TASK INSTRUCTIONS.
- 1) In the Bengals–Jaguars game recap, who recovered the football after Kyle Bosworth dropped it on his interception return?
- 2) Continue the Bengals–Jaguars game recap from its last sentence.
===== EXCERPT =====
There wasn't much importance to Cincinnati's 27-10 win over the Jacksonville Jaguars. Not really. It was early during the season, when games are viewed as being less significant (though that's hypocritical by its very nature with a sport that only plays 16 games) and the Jaguars posed a relatively nonexistent threat to Cincinnati at the time. In fact, the 14 points that Cincinnati scored in the second quarter was more than enough to overwhelm Jacksonville's total output through all four quarters combined.
Yet for a time the Bengals were customarily struggling before one play, one motivator, pulled their collective heads out of their collective gluteus maximuses.
Cincinnati's first possession lasted all of two plays, the second being an interception by Andy Dalton, who slightly overthrew a side-arm attempt to Chris Pressley. The football deflected off Pressley's fingertips, caught by linebacker Kyle Bosworth. As fate would have it, Bosworth dropped the football during his nine-yard return and the fumble was recovered by a high-motor Andre Smith.
Cincinnati recovered, stringing together a 74-yard drive over 14 plays, capped by Mike Nugent's 35-yard field goal. Jacksonville responded with their own 77-yard drive on 13 plays, taking a 7-3 lead on a Blaine Gabbert touchdown pass.
In the meantime, Cincinnati's offense went three-and-out early in the second quarter, followed by another. The lone exception is on the latter is that when the Bengals had fourth-and-one with 8:36 remaining in the first half, it wasn't Kevin Huber that kicked the football.
===== DATASET EXTRACT =====
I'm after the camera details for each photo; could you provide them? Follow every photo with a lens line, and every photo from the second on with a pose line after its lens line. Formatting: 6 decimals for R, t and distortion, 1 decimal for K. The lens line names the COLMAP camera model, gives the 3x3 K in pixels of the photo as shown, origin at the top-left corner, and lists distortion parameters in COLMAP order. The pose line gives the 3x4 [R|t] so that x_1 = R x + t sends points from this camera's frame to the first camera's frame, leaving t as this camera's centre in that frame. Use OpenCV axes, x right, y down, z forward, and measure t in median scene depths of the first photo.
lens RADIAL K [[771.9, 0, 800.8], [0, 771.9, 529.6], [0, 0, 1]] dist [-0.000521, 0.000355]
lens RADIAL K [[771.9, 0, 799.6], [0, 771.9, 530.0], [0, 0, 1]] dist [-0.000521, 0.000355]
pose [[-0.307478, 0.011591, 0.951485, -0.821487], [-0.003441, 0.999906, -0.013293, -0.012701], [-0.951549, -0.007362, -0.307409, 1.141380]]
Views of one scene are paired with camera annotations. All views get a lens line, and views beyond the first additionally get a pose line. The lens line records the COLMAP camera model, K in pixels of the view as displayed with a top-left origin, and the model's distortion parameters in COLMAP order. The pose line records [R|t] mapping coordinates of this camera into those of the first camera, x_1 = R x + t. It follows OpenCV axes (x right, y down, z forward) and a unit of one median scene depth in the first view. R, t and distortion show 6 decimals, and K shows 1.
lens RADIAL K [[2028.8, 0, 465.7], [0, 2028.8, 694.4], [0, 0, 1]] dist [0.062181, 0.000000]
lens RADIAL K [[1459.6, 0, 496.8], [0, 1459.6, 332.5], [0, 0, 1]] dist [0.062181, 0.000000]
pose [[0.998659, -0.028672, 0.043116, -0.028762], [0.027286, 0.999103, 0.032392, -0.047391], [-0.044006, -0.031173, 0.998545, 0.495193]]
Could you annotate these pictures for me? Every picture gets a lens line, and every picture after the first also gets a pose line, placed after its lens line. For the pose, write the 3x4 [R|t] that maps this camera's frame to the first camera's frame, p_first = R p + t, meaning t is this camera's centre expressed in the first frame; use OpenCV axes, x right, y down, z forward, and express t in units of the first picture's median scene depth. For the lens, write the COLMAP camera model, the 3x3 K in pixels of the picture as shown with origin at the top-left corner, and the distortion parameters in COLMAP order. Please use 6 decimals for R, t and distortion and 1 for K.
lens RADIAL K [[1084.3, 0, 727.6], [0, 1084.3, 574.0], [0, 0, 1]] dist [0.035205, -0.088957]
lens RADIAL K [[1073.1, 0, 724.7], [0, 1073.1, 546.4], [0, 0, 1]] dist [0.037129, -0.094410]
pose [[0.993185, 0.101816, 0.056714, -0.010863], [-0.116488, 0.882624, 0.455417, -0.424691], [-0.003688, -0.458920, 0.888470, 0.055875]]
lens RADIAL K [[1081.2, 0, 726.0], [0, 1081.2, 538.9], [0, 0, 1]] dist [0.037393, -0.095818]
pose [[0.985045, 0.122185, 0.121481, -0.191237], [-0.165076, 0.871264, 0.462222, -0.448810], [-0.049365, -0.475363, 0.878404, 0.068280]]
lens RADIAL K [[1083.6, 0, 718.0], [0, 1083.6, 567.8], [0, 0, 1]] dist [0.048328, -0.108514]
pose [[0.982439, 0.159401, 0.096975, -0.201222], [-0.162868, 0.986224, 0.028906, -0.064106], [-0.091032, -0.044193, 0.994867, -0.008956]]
=====
TASK ANSWERS.
- 1) Andre Smith

- 2)
In fact, it wasn't really even a kick (unless you apply "kick to the stomach").
Every thing appeared to be ho-hum when the Bengals punt team lined up.
Considering that the Bengals were inside their own 35-yard line, the Jaguars logically disregarded the possibility of a fake punt. Down by four points, Cincinnati hasn't always been known as a high-risk team, despite a wide receiver's touchdown throw one week prior. They apply the odds like a baseball manager would when calculating the opposing lineup to determine the appropriate relief pitcher. Odds weigh heaviest.
Five down-linemen, four players covering the gunner, a de factor linebacker and a return man accounted for Jacksonville's coverage team. Cincinnati had seven blockers on the line of scrimmage, more than enough to account for Jacksonville's formation, considering that Cincinnati only needed one yard to convert the fourth down.
Notice how Marcus Trufant is the lone defender on the left. Of course you do, we circled it. He was all that stood from Cincinnati turning the football over on downs and the Bengals sustaining their possession.
This was dangerous.
Cincinnati was playing a team hard on their luck, struggling for a significant period of time that hasn't submitted a winning season since 2007. A fake punt inside the 35-yard line is the type existential motivator that intervenes on behalf of the underdog and challenges the overwhelming favorite. It was the second quarter and entirely unnecessary for the Bengals.
Head coach Marvin Lewis and special teams coordinator Darrin Simmons said, "shut the hell up, Josh."
Peerman takes the direct snap and Vontaze Burfict successfully stalls Trufant; it never occurred to him that Cincinnati called a fake punt. In fact, it appeared that Trufant was entirely unprepared for an aggressive drive block, as opposed to the back-step typically applied during punts. In the meantime, Manny Lawson, Clark Harris and Dan Skuta walled off any pursuit from inside the box.
Once that was established, Peerman took off with an escort.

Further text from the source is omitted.